One of our favorite (and very brainy) bloggers, Dr. Jaan Sidorov, hosts this week’s brainy Health Wonk Review – don’t miss it. My favorite entry in this HWR is actually a two-part debate at Health Affairs regarding semantics in the PPACA. This is an issue that I wasn’t previously aware of, but I imagine that it might become the next big deal in the process of healthcare reform and PPACA implementation. Here’s the essence of it:
In the PPACA, the official language dealing with tax credits in the exchanges notes that the tax credits are available to people enrolled in a health plan through “… an Exchange established by the state under Secion 1311.” The key phrase here is “established by the state” and it’s sure to be a source of contention because quite a few states are opting to not create their own exchanges. That means that in those states, the default arrangement will be federally-created exchanges. And whether or not people in those states will be eligible for tax credits now appears to be the subject of some debate.
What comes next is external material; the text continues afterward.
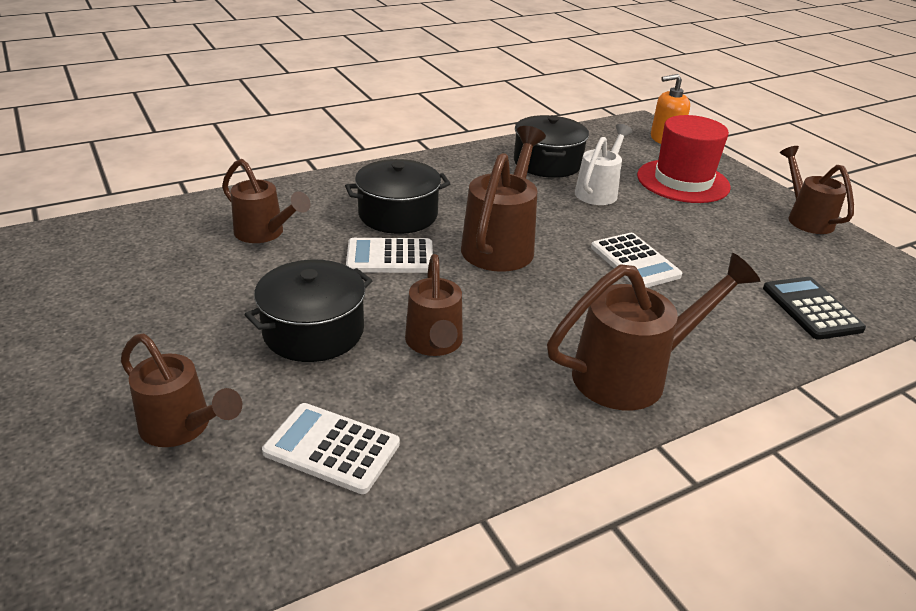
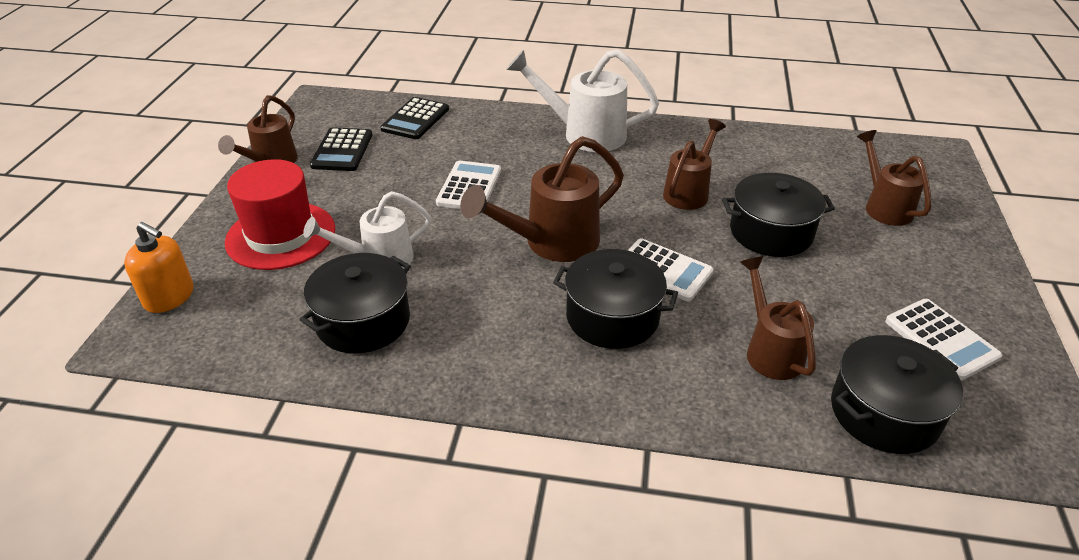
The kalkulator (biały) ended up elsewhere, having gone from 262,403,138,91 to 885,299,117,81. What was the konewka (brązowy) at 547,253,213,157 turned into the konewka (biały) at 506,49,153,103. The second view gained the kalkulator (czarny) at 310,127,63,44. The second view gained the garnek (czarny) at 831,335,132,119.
On one side, we have Timothy Jost, a law professor at Washington & Lee University. He argues that Congress meant to offer tax credits for people in both federally- and state-run exchanges, and that the technicality of the language (which only mentions state-run exchanges) is superseded by the intent of the law, which is to expand access to health insurance for everyone, regardless of what the individual states opt to do.
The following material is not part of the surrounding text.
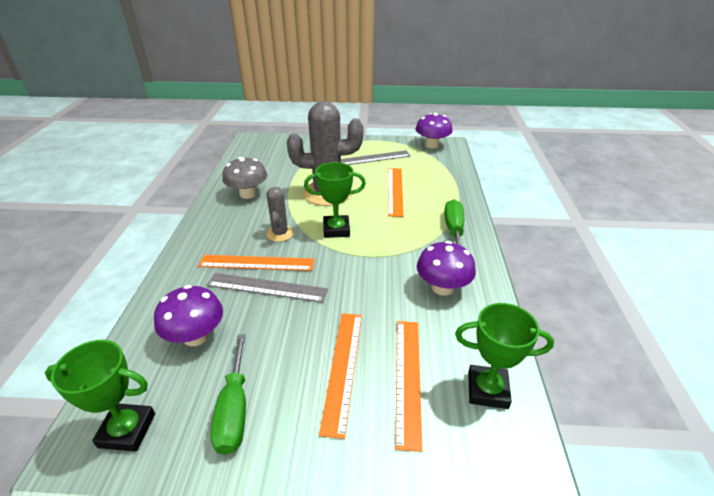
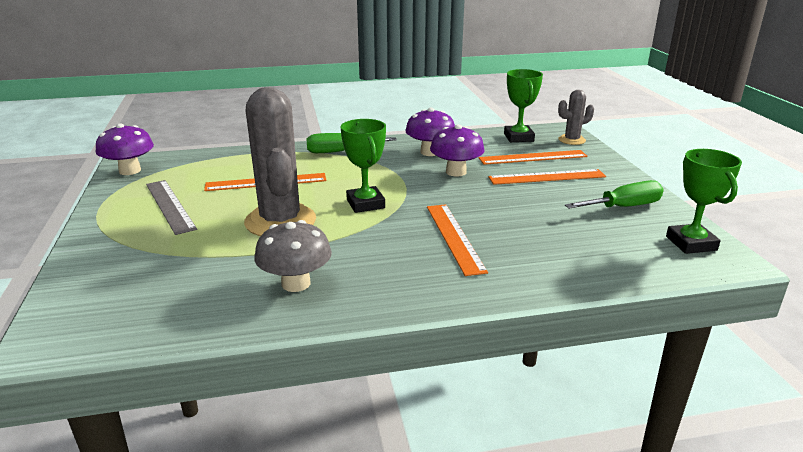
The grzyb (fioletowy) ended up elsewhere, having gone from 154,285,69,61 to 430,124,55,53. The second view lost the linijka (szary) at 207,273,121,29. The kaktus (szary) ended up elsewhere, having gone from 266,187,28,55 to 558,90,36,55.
On the other side, we have Michael Cannon of the libertarian Cato Institute and Professor Jonathan Adler of Case Western University, claiming that the language of the law should be (and was intended to be) read exactly as it’s written: that only people in state-run exchanges will be eligible for tax credits to help offset the cost of health insurance. The idea here is that Congress wanted to encourage states to set up their own health benefits exchanges, and the tax credit language was designed to be an incentive to do so (ie, we’ll do this for you if you won’t do it on your own, but your residents are going to miss out on some valuable tax credits that way).
Both arguments are interesting, and very convincing. I read Jost’s first, and found myself nodding in agreement all the way through. But then when I read Cannon and Adler’s response, I also found their points to be compelling and hard to refute. This could be the sort of issue that many people would see as splitting hairs, but on an issue as contentious as the PPACA, I can see this debate getting quite a bit of traction over the next year as the exchange implementation process churns along. And it makes me glad that Colorado took the initiative early on (despite a lot of political wrangling) to begin the process of creating our own exchange. I know there are many flaws in the PPACA, and that the yet-unanswered question about how the exchanges will be funded starting in 2015 is a valid concern. But it still seems like a better solution than sitting back and waiting for the federal government to set up an exchange for us that 1) would not be tailored to our state’s specific needs and 2) might make Colorado residents ineligible for much-needed tax credits to help pay for health insurance.